Funky Koval… Miało być inaczej, wyszło inaczej i nagle nasz bohater zostaje agentem „Universs” – prywatnej agencji detektywistycznej. A że w tych czasach kosmos został podbity, teren do działania jest wielki. Więc działa ten nasz kowal swojego losu, zapobiega różnym aferom, w tym politycznym i…
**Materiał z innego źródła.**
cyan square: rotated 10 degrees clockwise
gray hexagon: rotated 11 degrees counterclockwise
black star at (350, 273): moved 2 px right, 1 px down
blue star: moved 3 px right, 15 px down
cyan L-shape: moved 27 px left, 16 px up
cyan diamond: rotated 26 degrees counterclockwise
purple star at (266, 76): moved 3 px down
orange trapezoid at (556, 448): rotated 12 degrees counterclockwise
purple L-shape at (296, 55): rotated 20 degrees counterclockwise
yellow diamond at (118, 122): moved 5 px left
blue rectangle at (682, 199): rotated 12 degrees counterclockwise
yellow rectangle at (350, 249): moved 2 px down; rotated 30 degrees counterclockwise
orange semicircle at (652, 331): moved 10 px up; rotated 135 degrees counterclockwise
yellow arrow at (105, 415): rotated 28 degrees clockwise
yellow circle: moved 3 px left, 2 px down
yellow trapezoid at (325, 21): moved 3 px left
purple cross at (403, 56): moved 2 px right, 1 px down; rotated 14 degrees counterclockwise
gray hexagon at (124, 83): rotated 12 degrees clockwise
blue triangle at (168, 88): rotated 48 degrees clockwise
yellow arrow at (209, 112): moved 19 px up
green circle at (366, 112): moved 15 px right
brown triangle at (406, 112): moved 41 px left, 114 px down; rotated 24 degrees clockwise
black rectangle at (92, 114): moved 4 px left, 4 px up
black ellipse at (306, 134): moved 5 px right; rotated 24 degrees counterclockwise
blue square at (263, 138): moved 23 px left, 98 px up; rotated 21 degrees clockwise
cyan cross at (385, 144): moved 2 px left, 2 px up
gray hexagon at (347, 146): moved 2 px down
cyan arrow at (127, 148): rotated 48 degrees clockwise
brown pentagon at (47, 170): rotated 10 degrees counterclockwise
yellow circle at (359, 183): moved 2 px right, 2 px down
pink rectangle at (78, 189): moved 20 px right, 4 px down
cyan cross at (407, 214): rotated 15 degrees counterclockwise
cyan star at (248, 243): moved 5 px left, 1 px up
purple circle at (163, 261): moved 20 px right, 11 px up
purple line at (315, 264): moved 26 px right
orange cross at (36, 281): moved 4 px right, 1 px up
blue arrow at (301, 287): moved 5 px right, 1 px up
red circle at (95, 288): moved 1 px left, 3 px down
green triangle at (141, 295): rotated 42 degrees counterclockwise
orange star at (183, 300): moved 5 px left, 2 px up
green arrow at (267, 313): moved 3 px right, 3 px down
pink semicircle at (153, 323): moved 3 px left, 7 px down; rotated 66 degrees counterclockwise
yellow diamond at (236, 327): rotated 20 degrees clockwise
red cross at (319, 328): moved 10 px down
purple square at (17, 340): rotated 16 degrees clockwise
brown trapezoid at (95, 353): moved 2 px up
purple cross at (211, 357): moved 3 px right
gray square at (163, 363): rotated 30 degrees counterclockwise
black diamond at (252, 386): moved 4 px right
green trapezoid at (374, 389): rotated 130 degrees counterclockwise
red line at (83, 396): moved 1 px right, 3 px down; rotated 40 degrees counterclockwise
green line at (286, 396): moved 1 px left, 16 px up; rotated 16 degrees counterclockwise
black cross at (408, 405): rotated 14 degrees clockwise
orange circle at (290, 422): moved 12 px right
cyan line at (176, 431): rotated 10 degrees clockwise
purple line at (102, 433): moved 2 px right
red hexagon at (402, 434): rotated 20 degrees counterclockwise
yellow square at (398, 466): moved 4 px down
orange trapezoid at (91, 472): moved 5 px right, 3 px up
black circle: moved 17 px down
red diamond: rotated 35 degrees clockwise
Było to tak. W roku 1982 „Funky Koval” zadebiutował w „Fantastyce”. W odcinkach. Czarnobiałych (co potem zatoczy kółko, zrobi parabolę i w pewnym sensie się dopełni, ale nie uprzedzajmy faktów). Po paru latach, w roku 1987, wrócił już w kolorze, w albumach – wyszły dwa, po czterech latach powstał trzeci, a potem, niemal dwadzieścia lat później, czwarty, by wreszcie rzecz wróciła jeszcze jako zbiorcze wydanie, słuchowisko… I jeszcze bonus, sześciostronicowy, czarnobiały, wydrukowany w dodatku do „Nowej Fantastyki” (gdzie w tym samym właściwie czasie ten czwarty tom, popełniony po latach, też pojawiał się w odcinkach), ale już idący w inne klimaty, bo w realia stanu wojennego – bezpośrednio, bez zabaw w ukrywanie czegokolwiek, co nie wyszło serii na dobre, ale co tam, dodatek to zawsze dodatek, mam i fajnie, że dopełniłem sobie lektury tymi planszami.

No a jaka to jest lektura? Cóż, na pewno to kolejne dziecko swoich czasów. Z jednej strony „Bond” wrzucony w kosmiczną akcję, z drugiej bajka dla dorosłych, gdzie silny facet o szczęce kwadratowej, jak u kinowych twardzieli kina akcji, bierze udział w szalonych misjach, czasem ratując swoją „księżniczkę”, a i nie stroni od seksu, więc i erotyki nie brakuje na stornach. A wszystko to podane w sposób typowy dla tamtych czasów, ale i dla autorów – czyli z pewnym przerostem gadaniny nad treścią, bo gada się tu dużo, ale najczęściej niewiele z tego wynika. Ot jakby Parowski i Rodek rozsmakowali się w szafowaniu wymyślonym przez siebie nazewnictwem, detalami, których my nie ogarniamy, bo odnoszą się do ich wewnętrznych ustaleń odnośnie funkcjonowania (wszech)świata i aspiracji, by to jednak było coś więcej, niż ostatecznie jest. Bo najczęściej za ścianą tekstu kryje się bardzo niewiele, choć miało czaić się coś monumentalnego. Ale czasem jednak kryje się tam jakieś nawiązanie do ówczesnej sytuacji politycznej. Bo może i zaczyna się to wszystko, jako awanturnicza space opera, szybko zmienia się jednak w political fiction. Tyle, że niespełnione.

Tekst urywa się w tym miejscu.